## Directions for this task
Could you give every record again, exactly as it reads?
[[ Exercise material open ]]
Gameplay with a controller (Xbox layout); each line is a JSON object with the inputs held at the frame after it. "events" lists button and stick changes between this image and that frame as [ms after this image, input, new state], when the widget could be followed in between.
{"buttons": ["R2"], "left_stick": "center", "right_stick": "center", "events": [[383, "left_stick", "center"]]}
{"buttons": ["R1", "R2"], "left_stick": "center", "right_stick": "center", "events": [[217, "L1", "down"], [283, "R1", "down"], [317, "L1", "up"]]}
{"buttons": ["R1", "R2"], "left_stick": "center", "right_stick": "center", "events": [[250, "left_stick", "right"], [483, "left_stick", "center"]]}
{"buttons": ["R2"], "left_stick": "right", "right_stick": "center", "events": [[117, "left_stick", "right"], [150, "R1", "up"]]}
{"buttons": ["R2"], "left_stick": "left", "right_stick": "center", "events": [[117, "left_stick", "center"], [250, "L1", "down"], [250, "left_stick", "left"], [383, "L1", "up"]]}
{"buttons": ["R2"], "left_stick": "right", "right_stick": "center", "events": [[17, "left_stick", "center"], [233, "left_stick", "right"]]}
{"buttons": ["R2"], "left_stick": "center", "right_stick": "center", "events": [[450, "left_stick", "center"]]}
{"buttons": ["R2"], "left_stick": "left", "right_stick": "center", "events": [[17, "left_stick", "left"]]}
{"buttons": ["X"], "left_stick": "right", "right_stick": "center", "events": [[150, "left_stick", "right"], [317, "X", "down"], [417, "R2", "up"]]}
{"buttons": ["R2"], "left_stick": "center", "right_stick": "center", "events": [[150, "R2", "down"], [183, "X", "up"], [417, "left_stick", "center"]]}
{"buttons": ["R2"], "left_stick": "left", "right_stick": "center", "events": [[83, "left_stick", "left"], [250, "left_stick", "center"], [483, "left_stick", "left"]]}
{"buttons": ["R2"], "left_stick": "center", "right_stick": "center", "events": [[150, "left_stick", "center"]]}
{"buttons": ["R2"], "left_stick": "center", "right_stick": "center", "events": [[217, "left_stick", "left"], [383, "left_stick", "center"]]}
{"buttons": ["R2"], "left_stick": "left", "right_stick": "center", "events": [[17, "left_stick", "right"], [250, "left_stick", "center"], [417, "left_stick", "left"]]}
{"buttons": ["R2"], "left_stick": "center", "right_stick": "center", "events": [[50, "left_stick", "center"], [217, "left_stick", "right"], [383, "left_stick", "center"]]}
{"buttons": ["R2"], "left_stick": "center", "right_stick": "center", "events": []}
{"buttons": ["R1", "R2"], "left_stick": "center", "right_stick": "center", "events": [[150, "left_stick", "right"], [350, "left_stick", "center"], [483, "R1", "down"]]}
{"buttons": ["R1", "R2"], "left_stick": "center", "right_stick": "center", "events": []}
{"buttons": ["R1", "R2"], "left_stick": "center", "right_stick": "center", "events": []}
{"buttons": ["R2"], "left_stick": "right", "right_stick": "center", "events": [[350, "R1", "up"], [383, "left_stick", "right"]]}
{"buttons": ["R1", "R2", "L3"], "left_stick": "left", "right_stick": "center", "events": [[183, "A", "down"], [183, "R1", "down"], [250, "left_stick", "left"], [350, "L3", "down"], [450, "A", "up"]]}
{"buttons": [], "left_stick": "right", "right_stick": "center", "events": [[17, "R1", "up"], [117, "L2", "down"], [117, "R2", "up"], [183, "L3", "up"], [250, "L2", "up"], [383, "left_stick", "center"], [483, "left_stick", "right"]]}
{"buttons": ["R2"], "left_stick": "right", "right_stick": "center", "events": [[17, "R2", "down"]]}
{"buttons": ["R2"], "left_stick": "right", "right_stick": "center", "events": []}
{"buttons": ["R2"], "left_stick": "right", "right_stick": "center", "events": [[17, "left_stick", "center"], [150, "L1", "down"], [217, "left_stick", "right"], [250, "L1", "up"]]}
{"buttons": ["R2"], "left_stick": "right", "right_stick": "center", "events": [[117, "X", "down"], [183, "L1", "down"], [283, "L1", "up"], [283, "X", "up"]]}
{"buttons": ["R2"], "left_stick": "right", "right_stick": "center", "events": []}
[[ Exercise material closed ]]
## The completed task
Gameplay with a controller (Xbox layout); each line is a JSON object with the inputs held at the frame after it. "events" lists button and stick changes between this image and that frame as [ms after this image, input, new state], when the widget could be followed in between.
{"buttons": ["R2"], "left_stick": "center", "right_stick": "center", "events": [[383, "left_stick", "center"]]}
{"buttons": ["R1", "R2"], "left_stick": "center", "right_stick": "center", "events": [[217, "L1", "down"], [283, "R1", "down"], [317, "L1", "up"]]}
{"buttons": ["R1", "R2"], "left_stick": "center", "right_stick": "center", "events": [[250, "left_stick", "right"], [483, "left_stick", "center"]]}
{"buttons": ["R2"], "left_stick": "right", "right_stick": "center", "events": [[117, "left_stick", "right"], [150, "R1", "up"]]}
{"buttons": ["R2"], "left_stick": "left", "right_stick": "center", "events": [[117, "left_stick", "center"], [250, "L1", "down"], [250, "left_stick", "left"], [383, "L1", "up"]]}
{"buttons": ["R2"], "left_stick": "right", "right_stick": "center", "events": [[17, "left_stick", "center"], [233, "left_stick", "right"]]}
{"buttons": ["R2"], "left_stick": "center", "right_stick": "center", "events": [[450, "left_stick", "center"]]}
{"buttons": ["R2"], "left_stick": "left", "right_stick": "center", "events": [[17, "left_stick", "left"]]}
{"buttons": ["X"], "left_stick": "right", "right_stick": "center", "events": [[150, "left_stick", "right"], [317, "X", "down"], [417, "R2", "up"]]}
{"buttons": ["R2"], "left_stick": "center", "right_stick": "center", "events": [[150, "R2", "down"], [183, "X", "up"], [417, "left_stick", "center"]]}
{"buttons": ["R2"], "left_stick": "left", "right_stick": "center", "events": [[83, "left_stick", "left"], [250, "left_stick", "center"], [483, "left_stick", "left"]]}
{"buttons": ["R2"], "left_stick": "center", "right_stick": "center", "events": [[150, "left_stick", "center"]]}
{"buttons": ["R2"], "left_stick": "center", "right_stick": "center", "events": [[217, "left_stick", "left"], [383, "left_stick", "center"]]}
{"buttons": ["R2"], "left_stick": "left", "right_stick": "center", "events": [[17, "left_stick", "right"], [250, "left_stick", "center"], [417, "left_stick", "left"]]}
{"buttons": ["R2"], "left_stick": "center", "right_stick": "center", "events": [[50, "left_stick", "center"], [217, "left_stick", "right"], [383, "left_stick", "center"]]}
{"buttons": ["R2"], "left_stick": "center", "right_stick": "center", "events": []}
{"buttons": ["R1", "R2"], "left_stick": "center", "right_stick": "center", "events": [[150, "left_stick", "right"], [350, "left_stick", "center"], [483, "R1", "down"]]}
{"buttons": ["R1", "R2"], "left_stick": "center", "right_stick": "center", "events": []}
{"buttons": ["R1", "R2"], "left_stick": "center", "right_stick": "center", "events": []}
{"buttons": ["R2"], "left_stick": "right", "right_stick": "center", "events": [[350, "R1", "up"], [383, "left_stick", "right"]]}
{"buttons": ["R1", "R2", "L3"], "left_stick": "left", "right_stick": "center", "events": [[183, "A", "down"], [183, "R1", "down"], [250, "left_stick", "left"], [350, "L3", "down"], [450, "A", "up"]]}
{"buttons": [], "left_stick": "right", "right_stick": "center", "events": [[17, "R1", "up"], [117, "L2", "down"], [117, "R2", "up"], [183, "L3", "up"], [250, "L2", "up"], [383, "left_stick", "center"], [483, "left_stick", "right"]]}
{"buttons": ["R2"], "left_stick": "right", "right_stick": "center", "events": [[17, "R2", "down"]]}
{"buttons": ["R2"], "left_stick": "right", "right_stick": "center", "events": []}
{"buttons": ["R2"], "left_stick": "right", "right_stick": "center", "events": [[17, "left_stick", "center"], [150, "L1", "down"], [217, "left_stick", "right"], [250, "L1", "up"]]}
{"buttons": ["R2"], "left_stick": "right", "right_stick": "center", "events": [[117, "X", "down"], [183, "L1", "down"], [283, "L1", "up"], [283, "X", "up"]]}
{"buttons": ["R2"], "left_stick": "right", "right_stick": "center", "events": []}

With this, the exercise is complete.